Au fond elle veut civiliser les pouvoirs temporels à la manière dont St Ambroise (333.397) Evêque de Milan  impose pénitence à l’empereur Théodose après le massacre de Thessalonique (390).

    Se fondant sur deux textes énigmatiques des Evangiles, elle élabore la distinction des deux glaives et des deux royaumes.

   Texte de Matthieu (16,49). Après le geste de Pierre tranchant avec son glaive l’oreille droite de Malchus, réparée miraculeusement par Jésus, le Sauveur dit à son disciple armé grâce auquel se bâtira son Eglise : « Remets ton glaive à sa place, car tous ceux qui prendront le glaive périront avec le glaive ».

   Texte de Luc (22,38). Juste avant l’apparition de l’Ange venant l’aider dans son agonie, Jésus se voit présenter des armes par ses disciples : « Ils dirent : Seigneur voici deux glaives. Et il leur dit : cela suffit »

    Ainsi se trouvent distingués le glaive spirituel et le glaive temporel et formulée l’idée que le second tire sa légitimité du premier. Seule la loi de justice et de sainteté peut sauver le pouvoir de l’arbitraire et de la brutalité et lui conférer une légitimité.
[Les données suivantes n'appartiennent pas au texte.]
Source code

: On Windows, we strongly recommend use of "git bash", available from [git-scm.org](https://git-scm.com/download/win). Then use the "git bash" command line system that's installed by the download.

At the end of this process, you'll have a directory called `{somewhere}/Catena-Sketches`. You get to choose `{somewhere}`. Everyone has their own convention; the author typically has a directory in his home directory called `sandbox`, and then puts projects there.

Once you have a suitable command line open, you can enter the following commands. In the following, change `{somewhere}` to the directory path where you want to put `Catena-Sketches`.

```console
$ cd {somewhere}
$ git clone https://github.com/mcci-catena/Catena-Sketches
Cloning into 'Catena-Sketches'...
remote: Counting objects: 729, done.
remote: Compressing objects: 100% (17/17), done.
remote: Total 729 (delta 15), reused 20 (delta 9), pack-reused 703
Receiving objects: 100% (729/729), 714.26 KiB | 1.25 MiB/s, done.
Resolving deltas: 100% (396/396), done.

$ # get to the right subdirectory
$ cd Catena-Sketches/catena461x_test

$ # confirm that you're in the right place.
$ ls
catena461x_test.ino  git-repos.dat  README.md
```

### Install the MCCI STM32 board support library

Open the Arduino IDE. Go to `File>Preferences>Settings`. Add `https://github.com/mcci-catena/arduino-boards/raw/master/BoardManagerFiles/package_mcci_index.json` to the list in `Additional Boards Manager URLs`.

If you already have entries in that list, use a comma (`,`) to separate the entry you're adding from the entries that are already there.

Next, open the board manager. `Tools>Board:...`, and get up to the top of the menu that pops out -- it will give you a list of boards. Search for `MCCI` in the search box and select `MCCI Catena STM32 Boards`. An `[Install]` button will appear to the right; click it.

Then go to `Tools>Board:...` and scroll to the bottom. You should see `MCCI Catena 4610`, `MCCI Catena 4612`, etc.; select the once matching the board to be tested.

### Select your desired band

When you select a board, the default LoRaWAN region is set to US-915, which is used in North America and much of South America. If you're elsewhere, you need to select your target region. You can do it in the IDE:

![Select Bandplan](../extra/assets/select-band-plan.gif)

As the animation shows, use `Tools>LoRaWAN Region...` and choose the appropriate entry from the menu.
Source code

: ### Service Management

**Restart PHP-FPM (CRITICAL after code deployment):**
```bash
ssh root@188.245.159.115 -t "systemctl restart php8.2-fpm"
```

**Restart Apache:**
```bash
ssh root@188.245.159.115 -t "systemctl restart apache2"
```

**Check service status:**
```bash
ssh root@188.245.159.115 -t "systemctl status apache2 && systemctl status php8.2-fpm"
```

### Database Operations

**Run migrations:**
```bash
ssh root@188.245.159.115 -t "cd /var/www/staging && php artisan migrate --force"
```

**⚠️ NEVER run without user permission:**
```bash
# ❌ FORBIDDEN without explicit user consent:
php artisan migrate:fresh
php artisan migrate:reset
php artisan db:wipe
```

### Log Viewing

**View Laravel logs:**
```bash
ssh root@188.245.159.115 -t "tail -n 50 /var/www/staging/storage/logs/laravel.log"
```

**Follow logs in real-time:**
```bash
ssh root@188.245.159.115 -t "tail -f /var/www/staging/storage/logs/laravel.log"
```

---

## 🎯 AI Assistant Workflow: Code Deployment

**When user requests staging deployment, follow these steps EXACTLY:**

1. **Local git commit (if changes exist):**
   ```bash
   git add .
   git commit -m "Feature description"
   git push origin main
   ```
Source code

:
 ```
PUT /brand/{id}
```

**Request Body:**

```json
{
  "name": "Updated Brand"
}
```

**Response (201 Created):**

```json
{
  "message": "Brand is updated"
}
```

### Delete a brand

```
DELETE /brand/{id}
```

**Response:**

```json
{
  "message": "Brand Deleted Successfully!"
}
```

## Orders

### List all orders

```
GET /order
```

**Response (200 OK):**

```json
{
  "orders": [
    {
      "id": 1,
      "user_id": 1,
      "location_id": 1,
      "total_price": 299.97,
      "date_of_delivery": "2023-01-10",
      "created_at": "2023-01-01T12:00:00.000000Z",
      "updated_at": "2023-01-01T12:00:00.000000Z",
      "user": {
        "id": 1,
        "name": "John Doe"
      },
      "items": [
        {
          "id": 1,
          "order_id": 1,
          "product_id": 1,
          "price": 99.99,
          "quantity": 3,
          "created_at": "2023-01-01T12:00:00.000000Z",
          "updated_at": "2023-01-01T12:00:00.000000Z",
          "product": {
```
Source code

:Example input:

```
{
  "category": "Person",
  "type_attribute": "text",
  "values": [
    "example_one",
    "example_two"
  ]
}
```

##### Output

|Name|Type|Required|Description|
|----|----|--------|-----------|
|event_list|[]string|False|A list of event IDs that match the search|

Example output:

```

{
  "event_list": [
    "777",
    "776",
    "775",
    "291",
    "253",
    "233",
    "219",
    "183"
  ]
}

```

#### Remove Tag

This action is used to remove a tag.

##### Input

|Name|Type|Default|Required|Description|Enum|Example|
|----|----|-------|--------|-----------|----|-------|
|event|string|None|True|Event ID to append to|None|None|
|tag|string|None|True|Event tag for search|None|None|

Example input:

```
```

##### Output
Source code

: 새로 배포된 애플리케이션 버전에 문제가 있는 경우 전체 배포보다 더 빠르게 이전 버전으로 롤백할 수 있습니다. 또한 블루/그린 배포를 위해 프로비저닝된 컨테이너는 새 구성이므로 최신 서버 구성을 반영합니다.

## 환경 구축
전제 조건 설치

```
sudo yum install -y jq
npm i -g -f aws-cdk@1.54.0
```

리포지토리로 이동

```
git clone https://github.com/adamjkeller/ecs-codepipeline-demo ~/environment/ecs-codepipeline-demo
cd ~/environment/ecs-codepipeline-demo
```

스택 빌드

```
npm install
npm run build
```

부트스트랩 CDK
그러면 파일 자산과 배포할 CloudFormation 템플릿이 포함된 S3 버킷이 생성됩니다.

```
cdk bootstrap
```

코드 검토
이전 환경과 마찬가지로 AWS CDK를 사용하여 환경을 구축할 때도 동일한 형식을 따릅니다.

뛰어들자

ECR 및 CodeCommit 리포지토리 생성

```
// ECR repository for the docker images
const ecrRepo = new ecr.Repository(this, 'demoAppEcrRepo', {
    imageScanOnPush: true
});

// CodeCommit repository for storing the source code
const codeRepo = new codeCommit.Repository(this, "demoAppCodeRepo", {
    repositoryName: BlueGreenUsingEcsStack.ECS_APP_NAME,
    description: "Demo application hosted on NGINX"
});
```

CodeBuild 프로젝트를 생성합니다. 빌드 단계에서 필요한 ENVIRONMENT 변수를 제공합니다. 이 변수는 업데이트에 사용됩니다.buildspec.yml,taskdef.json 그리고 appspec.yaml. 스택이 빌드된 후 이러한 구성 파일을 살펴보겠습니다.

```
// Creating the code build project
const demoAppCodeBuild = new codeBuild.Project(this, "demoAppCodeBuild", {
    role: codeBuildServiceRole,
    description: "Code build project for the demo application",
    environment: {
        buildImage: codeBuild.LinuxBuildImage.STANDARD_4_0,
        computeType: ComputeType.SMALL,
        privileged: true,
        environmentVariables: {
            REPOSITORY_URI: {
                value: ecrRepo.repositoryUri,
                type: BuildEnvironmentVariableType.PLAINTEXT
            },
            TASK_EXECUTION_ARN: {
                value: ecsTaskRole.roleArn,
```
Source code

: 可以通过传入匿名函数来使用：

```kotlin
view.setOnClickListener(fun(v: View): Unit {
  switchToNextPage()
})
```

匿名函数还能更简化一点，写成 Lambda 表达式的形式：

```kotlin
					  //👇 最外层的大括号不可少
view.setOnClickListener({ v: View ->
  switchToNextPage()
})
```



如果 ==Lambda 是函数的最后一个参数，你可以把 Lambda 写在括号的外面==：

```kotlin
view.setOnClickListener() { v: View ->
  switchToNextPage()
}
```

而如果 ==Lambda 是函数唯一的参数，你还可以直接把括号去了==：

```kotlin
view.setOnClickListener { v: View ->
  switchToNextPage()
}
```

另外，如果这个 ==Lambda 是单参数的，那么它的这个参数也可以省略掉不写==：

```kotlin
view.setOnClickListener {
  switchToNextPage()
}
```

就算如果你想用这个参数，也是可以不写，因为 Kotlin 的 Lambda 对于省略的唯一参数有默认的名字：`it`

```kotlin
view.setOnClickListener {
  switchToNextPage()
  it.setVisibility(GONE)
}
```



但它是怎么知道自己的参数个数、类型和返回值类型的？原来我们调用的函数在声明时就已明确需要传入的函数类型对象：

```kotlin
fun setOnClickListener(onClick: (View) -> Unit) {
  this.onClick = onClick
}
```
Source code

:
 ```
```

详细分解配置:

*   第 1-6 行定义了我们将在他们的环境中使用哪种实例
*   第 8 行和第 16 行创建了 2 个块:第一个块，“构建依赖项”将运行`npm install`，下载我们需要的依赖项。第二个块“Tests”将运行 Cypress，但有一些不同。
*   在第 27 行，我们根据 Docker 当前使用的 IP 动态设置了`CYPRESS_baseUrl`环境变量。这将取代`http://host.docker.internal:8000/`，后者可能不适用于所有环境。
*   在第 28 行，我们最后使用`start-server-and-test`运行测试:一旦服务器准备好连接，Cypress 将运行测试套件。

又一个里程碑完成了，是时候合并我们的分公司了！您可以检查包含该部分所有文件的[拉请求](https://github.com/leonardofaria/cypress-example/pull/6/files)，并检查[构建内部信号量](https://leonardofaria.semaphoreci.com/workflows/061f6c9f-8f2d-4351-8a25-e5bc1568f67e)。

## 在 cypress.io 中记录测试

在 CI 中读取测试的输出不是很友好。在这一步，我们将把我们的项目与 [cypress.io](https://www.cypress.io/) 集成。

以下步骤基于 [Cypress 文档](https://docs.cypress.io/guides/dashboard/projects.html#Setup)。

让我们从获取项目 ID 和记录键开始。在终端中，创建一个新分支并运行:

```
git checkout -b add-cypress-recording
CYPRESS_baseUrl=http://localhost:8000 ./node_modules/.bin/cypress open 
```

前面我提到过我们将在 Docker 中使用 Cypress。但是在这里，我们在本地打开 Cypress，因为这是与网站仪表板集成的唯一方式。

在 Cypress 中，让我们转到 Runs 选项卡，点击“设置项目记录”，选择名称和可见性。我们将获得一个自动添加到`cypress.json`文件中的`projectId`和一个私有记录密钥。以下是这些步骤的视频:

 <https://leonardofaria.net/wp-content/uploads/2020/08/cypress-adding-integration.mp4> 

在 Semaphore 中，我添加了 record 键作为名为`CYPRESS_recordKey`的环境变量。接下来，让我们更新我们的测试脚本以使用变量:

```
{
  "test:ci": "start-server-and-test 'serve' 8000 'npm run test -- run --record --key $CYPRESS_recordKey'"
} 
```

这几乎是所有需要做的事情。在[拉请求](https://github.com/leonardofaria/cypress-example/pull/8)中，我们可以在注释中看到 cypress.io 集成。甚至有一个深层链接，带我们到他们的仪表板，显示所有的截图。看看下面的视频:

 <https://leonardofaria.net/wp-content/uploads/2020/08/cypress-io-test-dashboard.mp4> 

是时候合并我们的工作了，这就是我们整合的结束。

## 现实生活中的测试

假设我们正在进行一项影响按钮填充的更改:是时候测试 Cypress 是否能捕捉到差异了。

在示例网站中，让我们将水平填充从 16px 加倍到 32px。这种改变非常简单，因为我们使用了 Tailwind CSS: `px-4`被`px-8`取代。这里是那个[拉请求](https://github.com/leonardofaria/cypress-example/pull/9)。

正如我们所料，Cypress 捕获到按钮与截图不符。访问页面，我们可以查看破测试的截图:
En terme laïc : le pouvoir matériel est en soi une force et la force à l’état pur, lorsqu’elle s’exerce sur des hommes, est une violence. Seule la force mise au service du droit peut être justifiée rationnellement.

 NB : L’articulation des deux pouvoirs a toujours été conflictuelle. En témoignent les deux grandes crises du modèle césaro-papiste : Canossa en 1077 et Agnani en 1303.

Conclusion.

 

   L’expression « un droit du plus fort » est absurde. La force ne fait pas droit excepté à la faveur d’une supercherie.

   En conséquence, on ne peut se sentir obligé d’obéir qu’aux pouvoirs légitimes.

A méditer ce texte de Pascal sur le même thème.

«   Il est juste que ce qui est juste soit suivi, il est nécessaire que ce qui est le plus fort soit suivi. La justice sans la force est impuissante ; la force sans la justice est tyrannique. La justice sans force est contredite parce qu’il y a toujours des méchants ; la force sans la justice est accusée. Il faut donc mettre ensemble la justice et la force et pour cela faire que ce qui est juste soit fort ou que ce qui est fort soit juste.

    La justice est sujette à dispute, la force est très reconnaissable et sans dispute. Ainsi on n’a pu donner la force à la justice parce que la force a contredit la justice et a dit que c’était elle qui était juste. Et ainsi ne pouvant faire que ce qui est juste fût fort on a fait que ce qui est fort fût juste »

                                                           Pascal. Pensées. B 298.